I just got a glossy magazine in the mail today, a magazine to which I do not subscribe. It’s full of expensive color photographs and interesting stories. Like “Why Bother to Fill Out an Insurance Claim When It’s Faster and Cheaper to Pay for Repairs Yourself?” and “You Might as Well Settle Instead of Hiring an Expensive Lawyer.” The magazine is from my insurance company. It contains other “must reads” such as “Insurance Fraud: How to Turn In Your Neighbors!” and this investigative gem, “Insurance: A Bargain or Just Good Deal?”
It is too bad about insurance fraud. It must cost my insurance company a lot of money. Almost as much as it must cost them to produce and mail this stupid magazine that I just put in the recycling bin. There could only be one story in it that I’d ever be likely to read and that would be “We’re Killing This Magazine So We Can Lower Your Monthly Bill.”
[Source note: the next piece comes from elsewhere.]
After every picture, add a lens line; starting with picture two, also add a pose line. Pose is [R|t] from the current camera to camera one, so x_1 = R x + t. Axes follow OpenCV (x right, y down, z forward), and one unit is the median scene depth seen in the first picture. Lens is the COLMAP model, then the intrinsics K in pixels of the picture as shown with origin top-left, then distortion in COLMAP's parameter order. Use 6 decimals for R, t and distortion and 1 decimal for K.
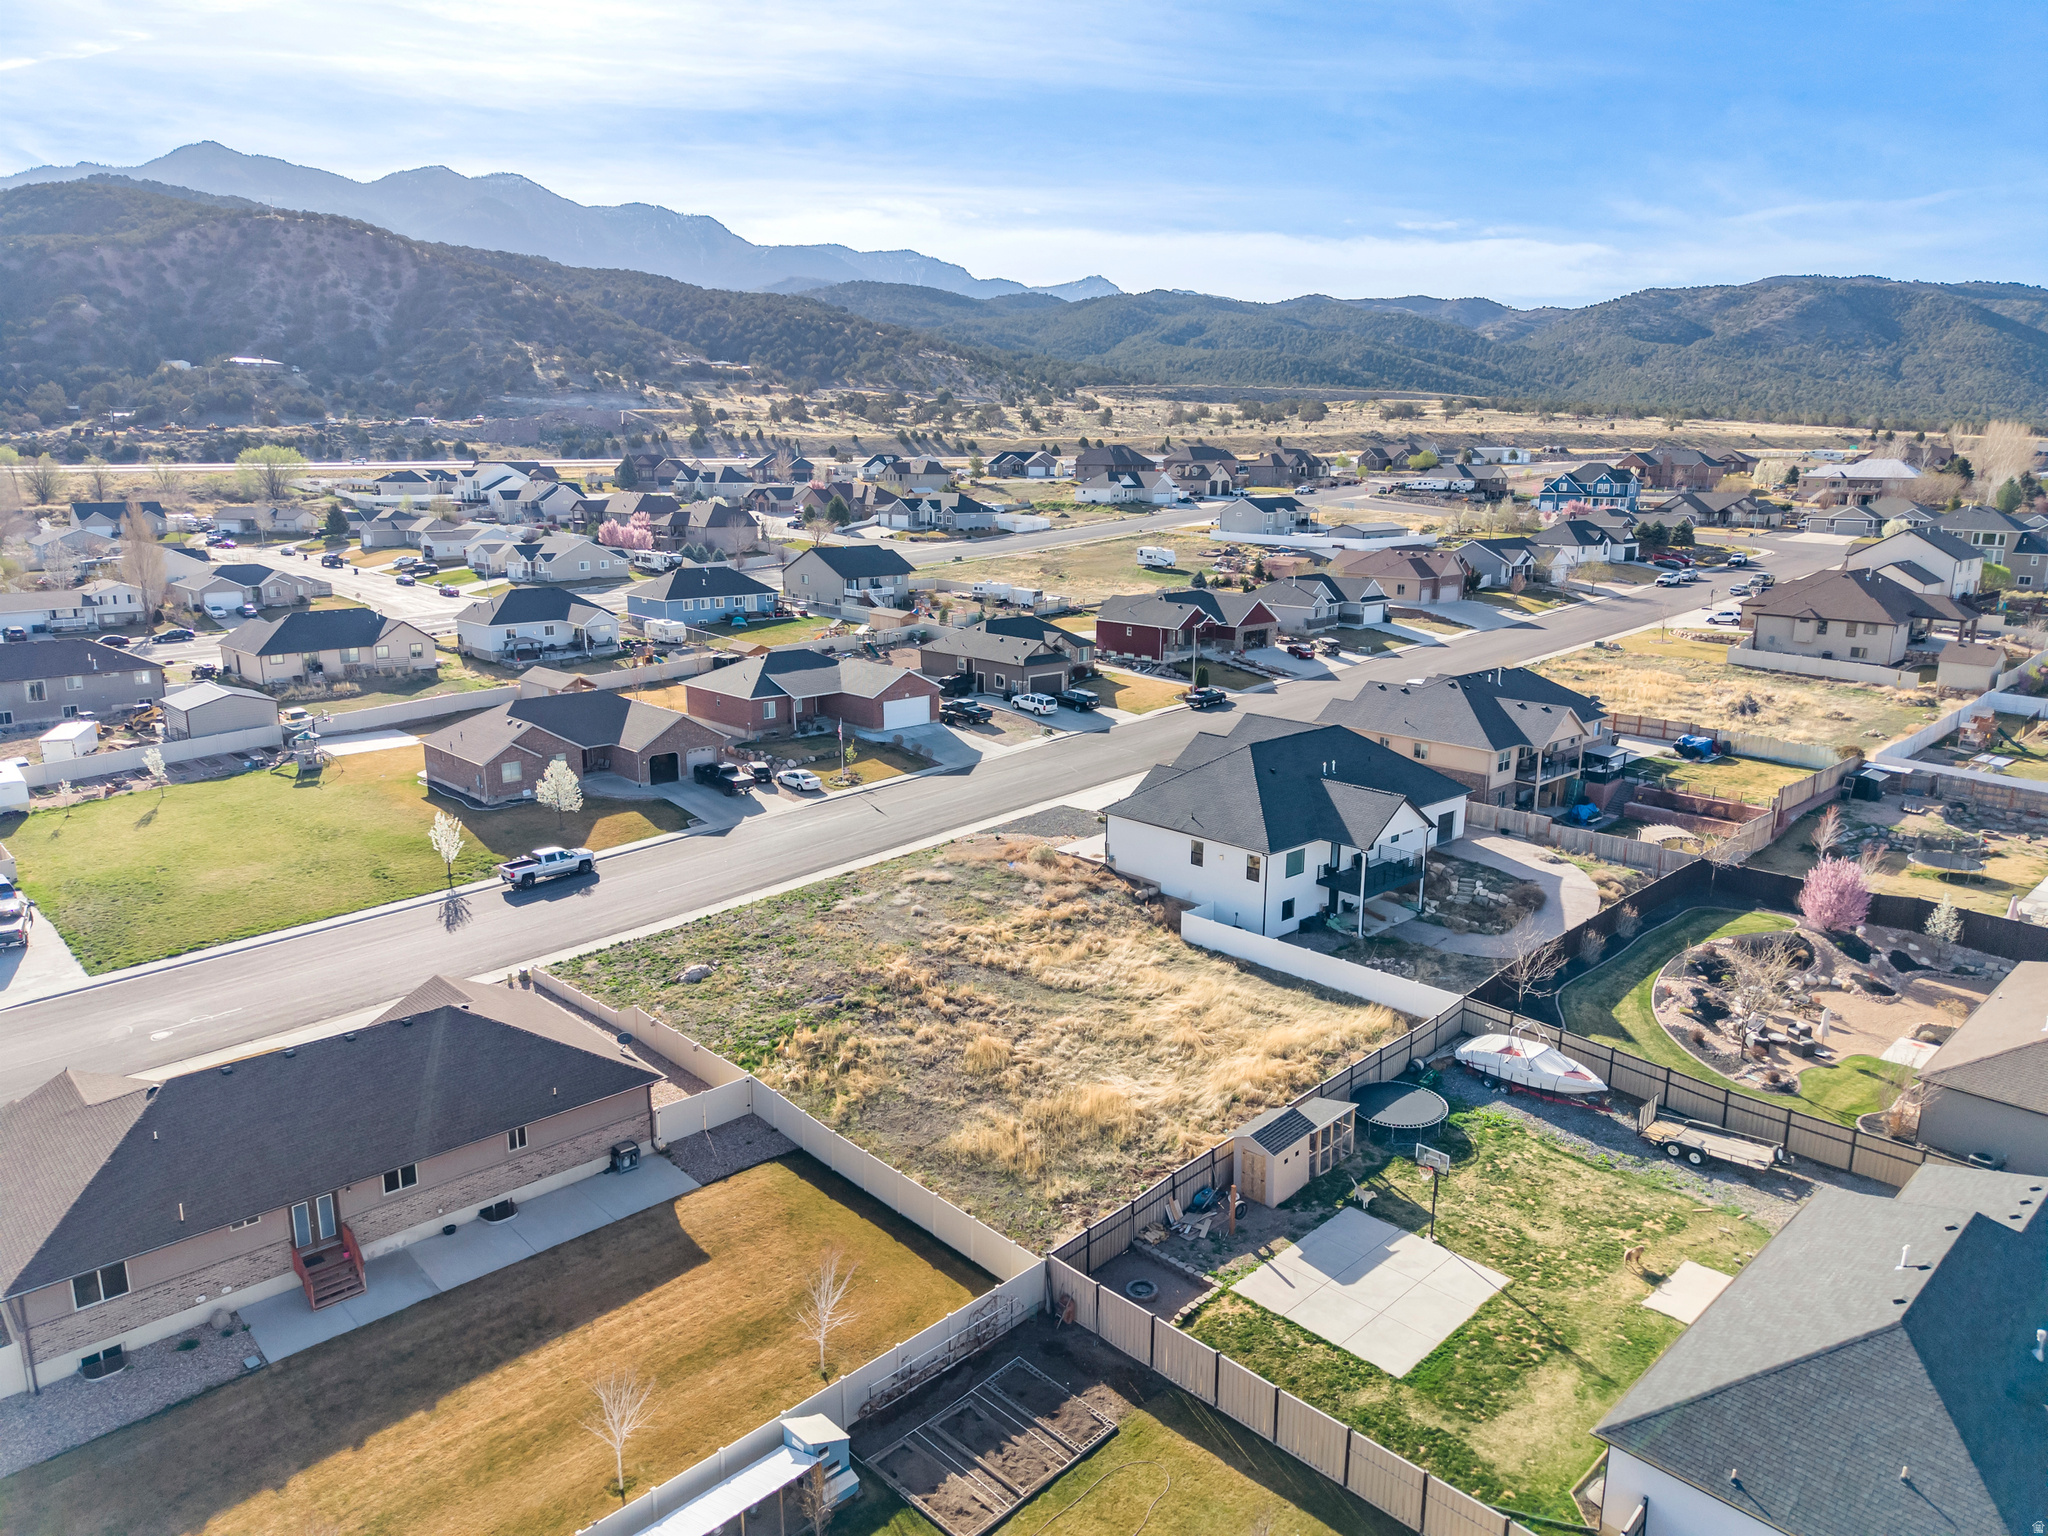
lens RADIAL K [[1368.9, 0, 1024.4], [0, 1368.9, 757.1], [0, 0, 1]] dist [0.080984, -0.109603]
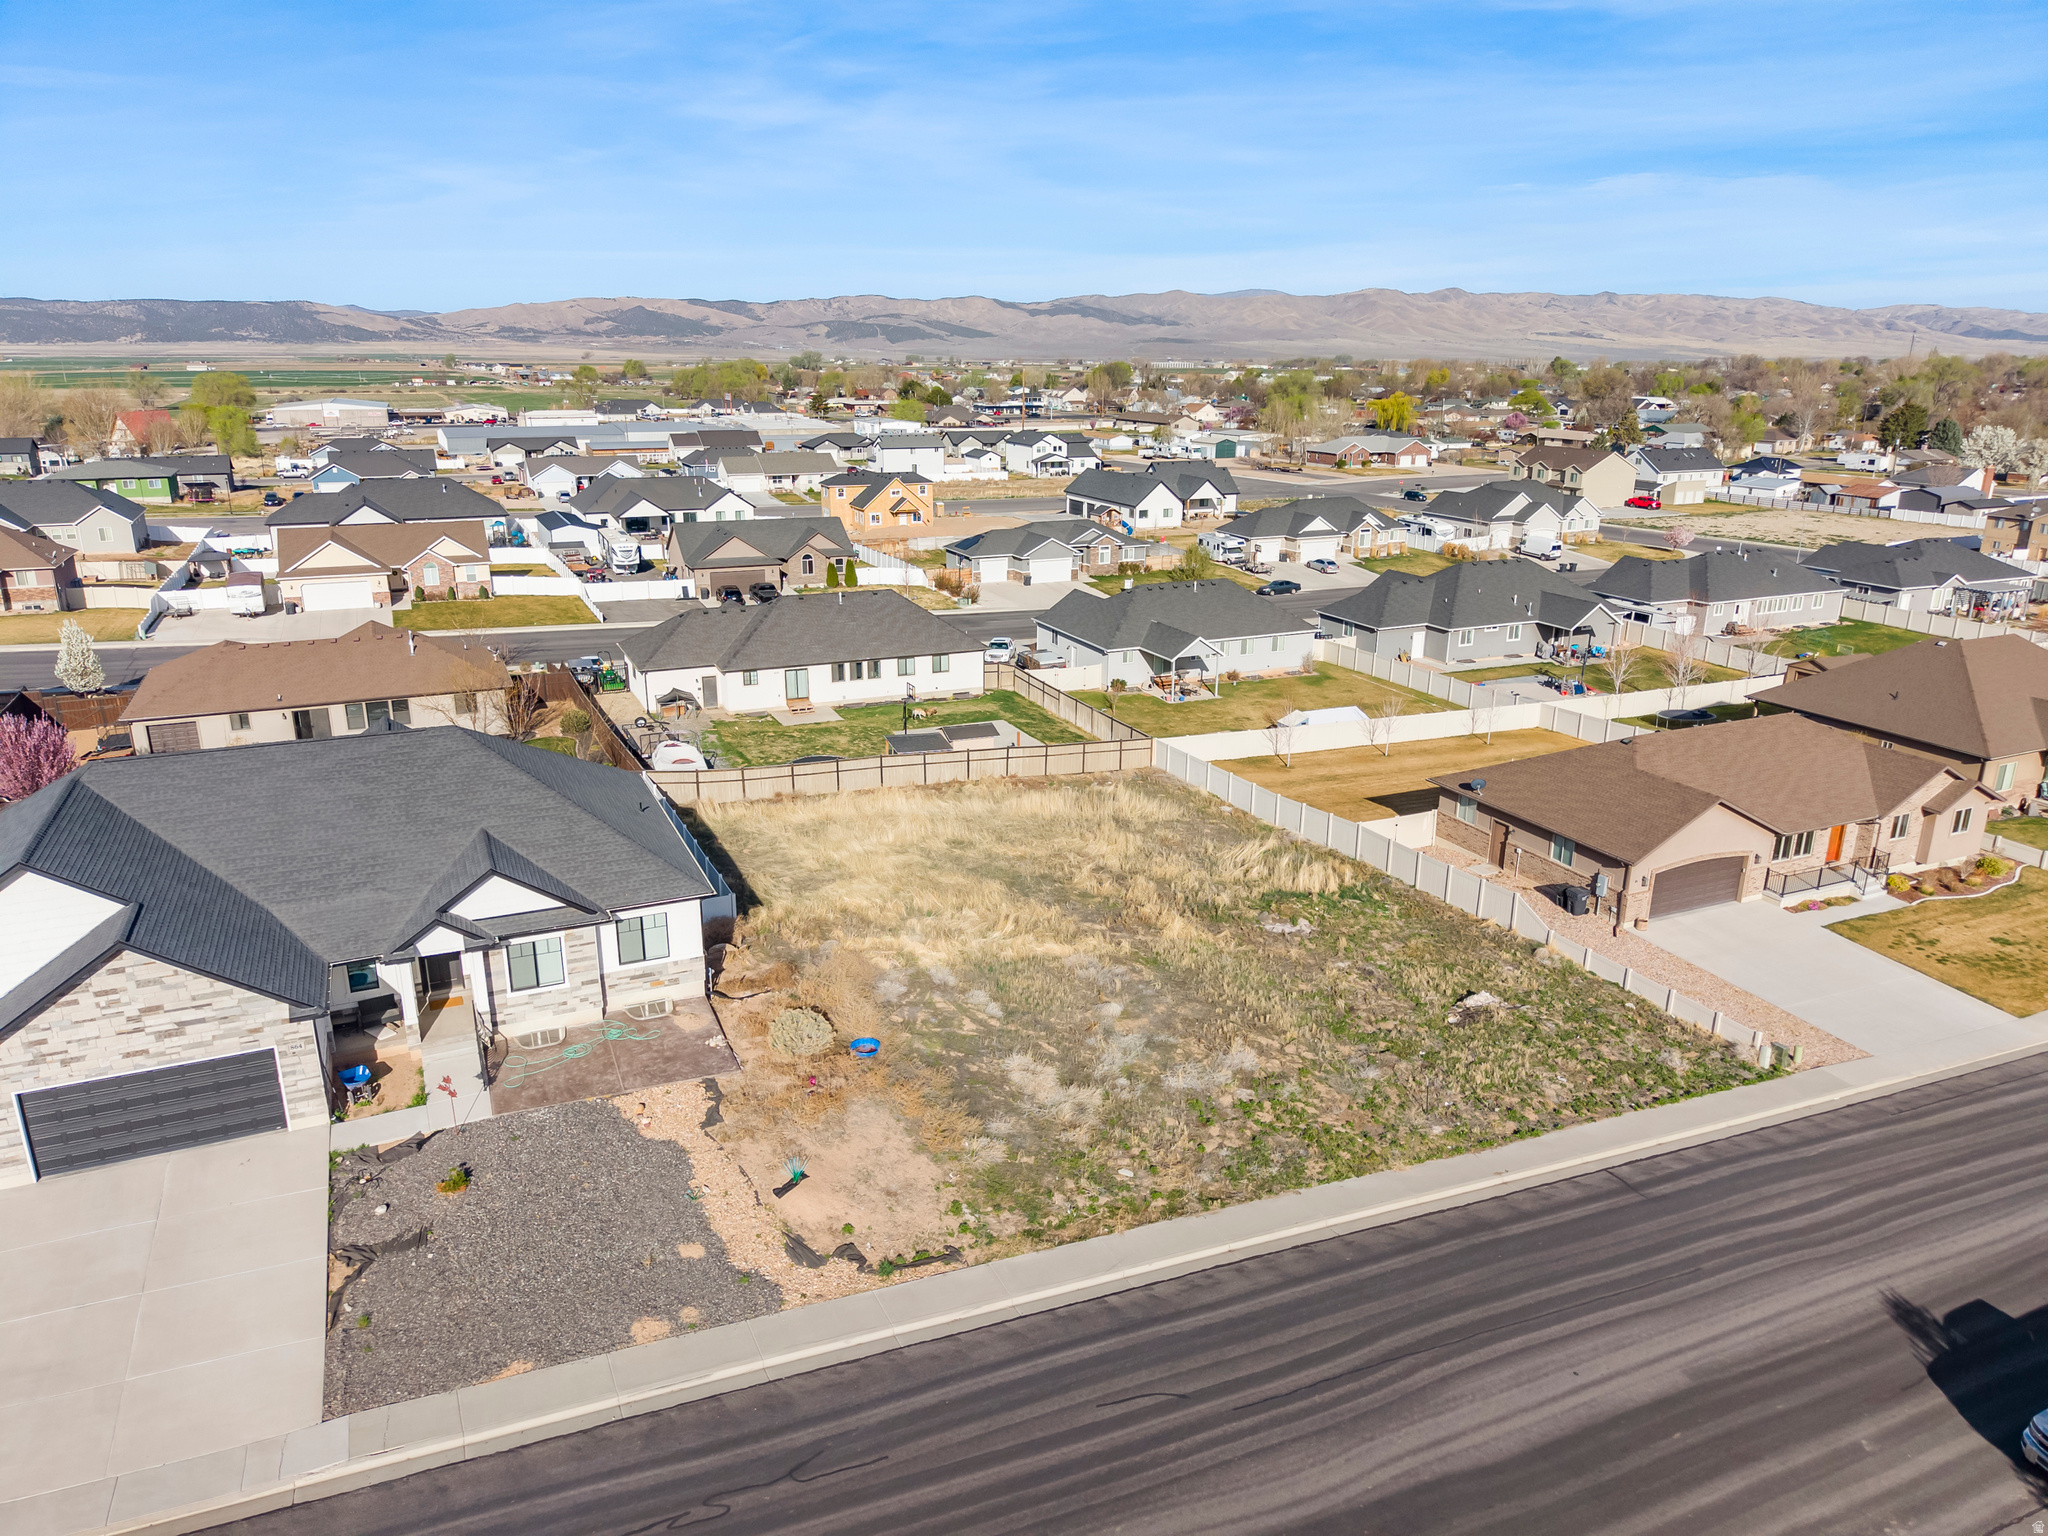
lens RADIAL K [[1356.3, 0, 1027.4], [0, 1356.3, 790.8], [0, 0, 1]] dist [0.034412, -0.036189]
pose [[-0.944684, -0.114211, 0.307455, -0.246635], [0.057281, 0.865554, 0.497530, -0.286549], [-0.322942, 0.487620, -0.811132, 1.699813]]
Of course, I don’t just get magazines no one needs or asked for from just my insurance company. I get magazines from my stock broker, my banker, my big box store, my credit card companies, my church, my auto dealer, my charities, my internet provider, my PBS station, my union, a couple of museums, a few antique malls, the Chamber of Commerce and a winery. There are more, but I’d need a magazine to list them all.